■ TASK DESCRIPTION
Set down every line of the records below without changing a single character.

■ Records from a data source
--------
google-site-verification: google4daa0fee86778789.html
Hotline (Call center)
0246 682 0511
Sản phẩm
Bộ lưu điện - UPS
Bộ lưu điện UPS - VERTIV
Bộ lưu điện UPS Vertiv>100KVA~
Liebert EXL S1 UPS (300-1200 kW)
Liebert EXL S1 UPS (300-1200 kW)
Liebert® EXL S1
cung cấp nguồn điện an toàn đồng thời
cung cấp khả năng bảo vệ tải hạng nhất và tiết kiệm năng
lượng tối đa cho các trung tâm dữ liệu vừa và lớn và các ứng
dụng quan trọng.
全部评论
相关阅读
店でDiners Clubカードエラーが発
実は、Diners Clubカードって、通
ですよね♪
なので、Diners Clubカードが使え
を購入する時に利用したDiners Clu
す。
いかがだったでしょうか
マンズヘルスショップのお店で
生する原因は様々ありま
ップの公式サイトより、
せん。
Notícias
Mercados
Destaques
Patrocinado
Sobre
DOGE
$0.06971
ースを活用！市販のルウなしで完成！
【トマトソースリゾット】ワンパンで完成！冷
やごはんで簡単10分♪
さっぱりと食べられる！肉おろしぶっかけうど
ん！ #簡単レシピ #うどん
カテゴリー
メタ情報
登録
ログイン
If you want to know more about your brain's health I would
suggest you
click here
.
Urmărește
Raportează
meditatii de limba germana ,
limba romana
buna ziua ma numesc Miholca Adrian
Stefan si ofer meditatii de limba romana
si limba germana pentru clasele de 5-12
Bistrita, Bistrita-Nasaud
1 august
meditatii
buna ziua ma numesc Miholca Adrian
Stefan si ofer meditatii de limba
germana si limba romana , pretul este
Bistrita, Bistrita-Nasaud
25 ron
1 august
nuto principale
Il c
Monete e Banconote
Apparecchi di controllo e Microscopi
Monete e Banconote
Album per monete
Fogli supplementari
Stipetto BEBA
--------
■ YOUR RESPONSE
google-site-verification: google4daa0fee86778789.html
Hotline (Call center)
0246 682 0511
Sản phẩm
Bộ lưu điện - UPS
Bộ lưu điện UPS - VERTIV
Bộ lưu điện UPS Vertiv>100KVA~
Liebert EXL S1 UPS (300-1200 kW)
Liebert EXL S1 UPS (300-1200 kW)
Liebert® EXL S1
cung cấp nguồn điện an toàn đồng thời
cung cấp khả năng bảo vệ tải hạng nhất và tiết kiệm năng
lượng tối đa cho các trung tâm dữ liệu vừa và lớn và các ứng
dụng quan trọng.
全部评论
相关阅读
店でDiners Clubカードエラーが発
実は、Diners Clubカードって、通
ですよね♪
なので、Diners Clubカードが使え
を購入する時に利用したDiners Clu
す。
いかがだったでしょうか
マンズヘルスショップのお店で
生する原因は様々ありま
ップの公式サイトより、
せん。
Notícias
Mercados
Destaques
Patrocinado
Sobre
DOGE
$0.06971
ースを活用！市販のルウなしで完成！
【トマトソースリゾット】ワンパンで完成！冷
やごはんで簡単10分♪
さっぱりと食べられる！肉おろしぶっかけうど
ん！ #簡単レシピ #うどん
カテゴリー
メタ情報
登録
ログイン
If you want to know more about your brain's health I would
suggest you
click here
.
Urmărește
Raportează
meditatii de limba germana ,
limba romana
buna ziua ma numesc Miholca Adrian
Stefan si ofer meditatii de limba romana
si limba germana pentru clasele de 5-12
Bistrita, Bistrita-Nasaud
1 august
meditatii
buna ziua ma numesc Miholca Adrian
Stefan si ofer meditatii de limba
germana si limba romana , pretul este
Bistrita, Bistrita-Nasaud
25 ron
1 august
nuto principale
Il c
Monete e Banconote
Apparecchi di controllo e Microscopi
Monete e Banconote
Album per monete
Fogli supplementari
Stipetto BEBA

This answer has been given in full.